About 10 months ago I wrote about how Stanislaus County had been awarded state funding to install traffic lights at an intersection where six people died after an Amtrak train slammed into their sport utility vehicle in 2007.
The accident happened where Claribel Road crosses Terminal Avenue and the BNSF railroad tracks near Riverbank. And as in many fatal accidents, the families of those killed filed lawsuits in federal court against several parties, including the county and Amtrak.
As part of the story about the traffic lights, I included that the county had settled with the families in January 2011 for $1.15 million. But I could not find any Bee story on whether Amtrak had settled, nor could I find anything when I checked online court records.
So I called Amtrak.
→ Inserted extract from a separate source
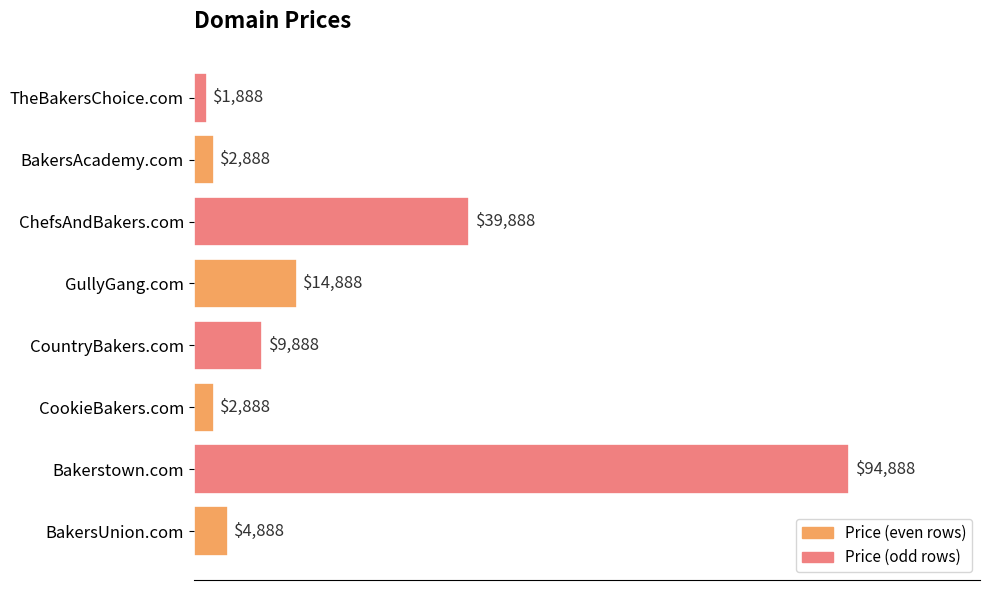

At which category does the chart reach its minimum across all series?

TheBakersChoice.com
A spokeswoman said I would have to file a Freedom of Information Act request for that information.
I filed my request Oct. 4. More than 10 months later, on Aug. 16, Amtrak responded:
"The information you are seeking is considered commercially sensitive and is being withheld pursuant to the commercial privilege of exemption 5 of the FOIA.
"Disclosure of such information would impair Amtrak's ability to negotiate in any future settlement negotiations."
I don't have a problem when businesses won't say how much they paid to settle a lawsuit because it's their money; it didn't come from the taxpayers.
Congress created Amtrak aka the National Railroad Passenger Corp. more than 40 years ago. Its board members are nominated by the president and confirmed by the Senate. It is supposed to operate as a for-profit company but relies on federal funding.
Of course, Amtrak's letter said I can appeal its decision. Any bets on how long it would take Amtrak to get back to me?